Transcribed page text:
------

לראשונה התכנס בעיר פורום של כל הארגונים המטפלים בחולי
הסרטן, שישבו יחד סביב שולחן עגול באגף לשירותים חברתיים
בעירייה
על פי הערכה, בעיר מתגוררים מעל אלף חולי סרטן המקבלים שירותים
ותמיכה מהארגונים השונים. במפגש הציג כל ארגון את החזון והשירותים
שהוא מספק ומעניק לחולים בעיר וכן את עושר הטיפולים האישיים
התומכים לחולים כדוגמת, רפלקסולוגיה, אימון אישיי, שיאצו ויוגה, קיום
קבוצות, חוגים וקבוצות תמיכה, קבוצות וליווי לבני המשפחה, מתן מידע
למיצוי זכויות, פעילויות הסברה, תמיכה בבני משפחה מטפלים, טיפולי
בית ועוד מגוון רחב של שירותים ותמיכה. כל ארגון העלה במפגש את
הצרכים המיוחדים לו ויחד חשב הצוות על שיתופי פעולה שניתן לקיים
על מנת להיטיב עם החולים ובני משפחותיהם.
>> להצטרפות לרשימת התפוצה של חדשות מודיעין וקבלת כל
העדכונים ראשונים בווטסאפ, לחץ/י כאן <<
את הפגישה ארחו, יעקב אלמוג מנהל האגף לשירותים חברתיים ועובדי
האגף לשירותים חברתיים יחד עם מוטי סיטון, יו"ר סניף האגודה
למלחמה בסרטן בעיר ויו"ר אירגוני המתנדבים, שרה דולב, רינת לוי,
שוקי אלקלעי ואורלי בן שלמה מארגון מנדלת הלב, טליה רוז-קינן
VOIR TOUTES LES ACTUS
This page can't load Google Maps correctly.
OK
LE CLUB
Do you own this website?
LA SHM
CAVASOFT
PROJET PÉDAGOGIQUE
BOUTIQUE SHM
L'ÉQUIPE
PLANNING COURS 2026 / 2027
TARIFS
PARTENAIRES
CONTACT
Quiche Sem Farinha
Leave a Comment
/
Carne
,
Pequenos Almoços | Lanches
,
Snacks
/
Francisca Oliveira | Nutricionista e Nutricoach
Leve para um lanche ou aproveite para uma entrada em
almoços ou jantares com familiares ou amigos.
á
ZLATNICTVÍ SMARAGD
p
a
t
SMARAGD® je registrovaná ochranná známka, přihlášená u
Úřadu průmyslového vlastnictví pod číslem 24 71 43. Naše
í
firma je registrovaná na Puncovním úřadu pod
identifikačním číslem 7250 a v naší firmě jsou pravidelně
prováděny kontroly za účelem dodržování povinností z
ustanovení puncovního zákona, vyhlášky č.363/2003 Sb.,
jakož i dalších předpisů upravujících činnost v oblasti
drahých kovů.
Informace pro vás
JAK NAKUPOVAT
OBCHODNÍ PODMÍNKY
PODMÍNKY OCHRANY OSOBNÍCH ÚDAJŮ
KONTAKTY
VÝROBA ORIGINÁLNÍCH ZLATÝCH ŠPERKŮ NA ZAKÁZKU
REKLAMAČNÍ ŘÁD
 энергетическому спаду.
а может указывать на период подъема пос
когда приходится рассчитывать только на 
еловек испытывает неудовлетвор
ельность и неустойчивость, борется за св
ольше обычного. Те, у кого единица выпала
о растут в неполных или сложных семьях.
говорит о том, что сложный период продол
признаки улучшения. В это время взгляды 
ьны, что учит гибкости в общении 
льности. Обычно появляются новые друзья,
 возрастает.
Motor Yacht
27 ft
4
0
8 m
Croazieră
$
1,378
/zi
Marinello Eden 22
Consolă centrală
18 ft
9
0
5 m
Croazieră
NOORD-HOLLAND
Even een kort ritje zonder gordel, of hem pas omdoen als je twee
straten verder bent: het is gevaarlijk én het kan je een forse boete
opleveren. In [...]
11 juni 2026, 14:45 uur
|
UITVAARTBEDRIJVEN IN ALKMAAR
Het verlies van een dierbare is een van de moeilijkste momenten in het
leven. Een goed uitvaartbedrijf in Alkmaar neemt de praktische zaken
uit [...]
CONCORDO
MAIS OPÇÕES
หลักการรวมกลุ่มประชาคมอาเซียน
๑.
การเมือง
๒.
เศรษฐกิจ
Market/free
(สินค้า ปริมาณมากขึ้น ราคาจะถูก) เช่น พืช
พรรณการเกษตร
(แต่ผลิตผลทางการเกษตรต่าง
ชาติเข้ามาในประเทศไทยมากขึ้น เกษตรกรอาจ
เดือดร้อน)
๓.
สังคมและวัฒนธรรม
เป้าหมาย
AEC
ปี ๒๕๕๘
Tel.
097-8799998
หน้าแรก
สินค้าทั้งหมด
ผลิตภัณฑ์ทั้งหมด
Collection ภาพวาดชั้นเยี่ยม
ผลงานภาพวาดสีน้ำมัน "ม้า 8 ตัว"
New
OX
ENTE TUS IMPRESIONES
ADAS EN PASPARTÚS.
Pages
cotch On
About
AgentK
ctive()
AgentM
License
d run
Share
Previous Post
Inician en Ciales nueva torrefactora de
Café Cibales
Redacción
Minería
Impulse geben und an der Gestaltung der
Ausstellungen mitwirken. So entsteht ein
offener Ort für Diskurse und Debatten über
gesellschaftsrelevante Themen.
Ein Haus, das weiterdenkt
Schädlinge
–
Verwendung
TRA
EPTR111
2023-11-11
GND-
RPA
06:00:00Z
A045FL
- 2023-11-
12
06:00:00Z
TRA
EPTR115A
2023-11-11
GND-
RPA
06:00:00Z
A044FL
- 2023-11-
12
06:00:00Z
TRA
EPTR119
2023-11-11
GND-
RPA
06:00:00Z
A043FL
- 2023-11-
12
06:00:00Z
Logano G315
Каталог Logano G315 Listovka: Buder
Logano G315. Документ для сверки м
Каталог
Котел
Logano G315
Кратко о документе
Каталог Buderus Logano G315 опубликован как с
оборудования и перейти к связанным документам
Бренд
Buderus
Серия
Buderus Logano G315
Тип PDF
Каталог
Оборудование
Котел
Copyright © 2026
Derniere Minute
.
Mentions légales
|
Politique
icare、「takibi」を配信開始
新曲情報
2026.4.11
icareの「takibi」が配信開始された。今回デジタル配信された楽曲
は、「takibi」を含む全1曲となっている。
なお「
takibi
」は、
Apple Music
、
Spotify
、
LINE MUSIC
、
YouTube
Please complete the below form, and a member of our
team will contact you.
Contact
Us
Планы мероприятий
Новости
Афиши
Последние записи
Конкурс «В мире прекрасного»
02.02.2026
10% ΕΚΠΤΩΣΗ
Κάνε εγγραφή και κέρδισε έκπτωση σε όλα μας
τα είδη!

------

■ Action item ■
Recast every line of transcribed text from all the items above as a numbered list, leaving out any blank lines.

■ Answer space ■
1. לראשונה התכנס בעיר פורום של כל הארגונים המטפלים בחולי
2. הסרטן, שישבו יחד סביב שולחן עגול באגף לשירותים חברתיים
3. בעירייה
4. על פי הערכה, בעיר מתגוררים מעל אלף חולי סרטן המקבלים שירותים
5. ותמיכה מהארגונים השונים. במפגש הציג כל ארגון את החזון והשירותים
6. שהוא מספק ומעניק לחולים בעיר וכן את עושר הטיפולים האישיים
7. התומכים לחולים כדוגמת, רפלקסולוגיה, אימון אישיי, שיאצו ויוגה, קיום
8. קבוצות, חוגים וקבוצות תמיכה, קבוצות וליווי לבני המשפחה, מתן מידע
9. למיצוי זכויות, פעילויות הסברה, תמיכה בבני משפחה מטפלים, טיפולי
10. בית ועוד מגוון רחב של שירותים ותמיכה. כל ארגון העלה במפגש את
11. הצרכים המיוחדים לו ויחד חשב הצוות על שיתופי פעולה שניתן לקיים
12. על מנת להיטיב עם החולים ובני משפחותיהם.
13. >> להצטרפות לרשימת התפוצה של חדשות מודיעין וקבלת כל
14. העדכונים ראשונים בווטסאפ, לחץ/י כאן <<
15. את הפגישה ארחו, יעקב אלמוג מנהל האגף לשירותים חברתיים ועובדי
16. האגף לשירותים חברתיים יחד עם מוטי סיטון, יו"ר סניף האגודה
17. למלחמה בסרטן בעיר ויו"ר אירגוני המתנדבים, שרה דולב, רינת לוי,
18. שוקי אלקלעי ואורלי בן שלמה מארגון מנדלת הלב, טליה רוז-קינן
19. VOIR TOUTES LES ACTUS
20. This page can't load Google Maps correctly.
21. OK
22. LE CLUB
23. Do you own this website?
24. LA SHM
25. CAVASOFT
26. PROJET PÉDAGOGIQUE
27. BOUTIQUE SHM
28. L'ÉQUIPE
29. PLANNING COURS 2026 / 2027
30. TARIFS
31. PARTENAIRES
32. CONTACT
33. Quiche Sem Farinha
34. Leave a Comment
35. /
36. Carne
37. ,
38. Pequenos Almoços | Lanches
39. ,
40. Snacks
41. /
42. Francisca Oliveira | Nutricionista e Nutricoach
43. Leve para um lanche ou aproveite para uma entrada em
44. almoços ou jantares com familiares ou amigos.
45. á
46. ZLATNICTVÍ SMARAGD
47. p
48. a
49. t
50. SMARAGD® je registrovaná ochranná známka, přihlášená u
51. Úřadu průmyslového vlastnictví pod číslem 24 71 43. Naše
52. í
53. firma je registrovaná na Puncovním úřadu pod
54. identifikačním číslem 7250 a v naší firmě jsou pravidelně
55. prováděny kontroly za účelem dodržování povinností z
56. ustanovení puncovního zákona, vyhlášky č.363/2003 Sb.,
57. jakož i dalších předpisů upravujících činnost v oblasti
58. drahých kovů.
59. Informace pro vás
60. JAK NAKUPOVAT
61. OBCHODNÍ PODMÍNKY
62. PODMÍNKY OCHRANY OSOBNÍCH ÚDAJŮ
63. KONTAKTY
64. VÝROBA ORIGINÁLNÍCH ZLATÝCH ŠPERKŮ NA ZAKÁZKU
65. REKLAMAČNÍ ŘÁD
66.  энергетическому спаду.
67. а может указывать на период подъема пос
68. когда приходится рассчитывать только на 
69. еловек испытывает неудовлетвор
70. ельность и неустойчивость, борется за св
71. ольше обычного. Те, у кого единица выпала
72. о растут в неполных или сложных семьях.
73. говорит о том, что сложный период продол
74. признаки улучшения. В это время взгляды 
75. ьны, что учит гибкости в общении 
76. льности. Обычно появляются новые друзья,
77.  возрастает.
78. Motor Yacht
79. 27 ft
80. 4
81. 0
82. 8 m
83. Croazieră
84. $
85. 1,378
86. /zi
87. Marinello Eden 22
88. Consolă centrală
89. 18 ft
90. 9
91. 0
92. 5 m
93. Croazieră
94. NOORD-HOLLAND
95. Even een kort ritje zonder gordel, of hem pas omdoen als je twee
96. straten verder bent: het is gevaarlijk én het kan je een forse boete
97. opleveren. In [...]
98. 11 juni 2026, 14:45 uur
99. |
100. UITVAARTBEDRIJVEN IN ALKMAAR
101. Het verlies van een dierbare is een van de moeilijkste momenten in het
102. leven. Een goed uitvaartbedrijf in Alkmaar neemt de praktische zaken
103. uit [...]
104. CONCORDO
105. MAIS OPÇÕES
106. หลักการรวมกลุ่มประชาคมอาเซียน
107. ๑.
108. การเมือง
109. ๒.
110. เศรษฐกิจ
111. Market/free
112. (สินค้า ปริมาณมากขึ้น ราคาจะถูก) เช่น พืช
113. พรรณการเกษตร
114. (แต่ผลิตผลทางการเกษตรต่าง
115. ชาติเข้ามาในประเทศไทยมากขึ้น เกษตรกรอาจ
116. เดือดร้อน)
117. ๓.
118. สังคมและวัฒนธรรม
119. เป้าหมาย
120. AEC
121. ปี ๒๕๕๘
122. Tel.
123. 097-8799998
124. หน้าแรก
125. สินค้าทั้งหมด
126. ผลิตภัณฑ์ทั้งหมด
127. Collection ภาพวาดชั้นเยี่ยม
128. ผลงานภาพวาดสีน้ำมัน "ม้า 8 ตัว"
129. New
130. OX
131. ENTE TUS IMPRESIONES
132. ADAS EN PASPARTÚS.
133. Pages
134. cotch On
135. About
136. AgentK
137. ctive()
138. AgentM
139. License
140. d run
141. Share
142. Previous Post
143. Inician en Ciales nueva torrefactora de
144. Café Cibales
145. Redacción
146. Minería
147. Impulse geben und an der Gestaltung der
148. Ausstellungen mitwirken. So entsteht ein
149. offener Ort für Diskurse und Debatten über
150. gesellschaftsrelevante Themen.
151. Ein Haus, das weiterdenkt
152. Schädlinge
153. –
154. Verwendung
155. TRA
156. EPTR111
157. 2023-11-11
158. GND-
159. RPA
160. 06:00:00Z
161. A045FL
162. - 2023-11-
163. 12
164. 06:00:00Z
165. TRA
166. EPTR115A
167. 2023-11-11
168. GND-
169. RPA
170. 06:00:00Z
171. A044FL
172. - 2023-11-
173. 12
174. 06:00:00Z
175. TRA
176. EPTR119
177. 2023-11-11
178. GND-
179. RPA
180. 06:00:00Z
181. A043FL
182. - 2023-11-
183. 12
184. 06:00:00Z
185. Logano G315
186. Каталог Logano G315 Listovka: Buder
187. Logano G315. Документ для сверки м
188. Каталог
189. Котел
190. Logano G315
191. Кратко о документе
192. Каталог Buderus Logano G315 опубликован как с
193. оборудования и перейти к связанным документам
194. Бренд
195. Buderus
196. Серия
197. Buderus Logano G315
198. Тип PDF
199. Каталог
200. Оборудование
201. Котел
202. Copyright © 2026
203. Derniere Minute
204. .
205. Mentions légales
206. |
207. Politique
208. icare、「takibi」を配信開始
209. 新曲情報
210. 2026.4.11
211. icareの「takibi」が配信開始された。今回デジタル配信された楽曲
212. は、「takibi」を含む全1曲となっている。
213. なお「
214. takibi
215. 」は、
216. Apple Music
217. 、
218. Spotify
219. 、
220. LINE MUSIC
221. 、
222. YouTube
223. Please complete the below form, and a member of our
224. team will contact you.
225. Contact
226. Us
227. Планы мероприятий
228. Новости
229. Афиши
230. Последние записи
231. Конкурс «В мире прекрасного»
232. 02.02.2026
233. 10% ΕΚΠΤΩΣΗ
234. Κάνε εγγραφή και κέρδισε έκπτωση σε όλα μας
235. τα είδη!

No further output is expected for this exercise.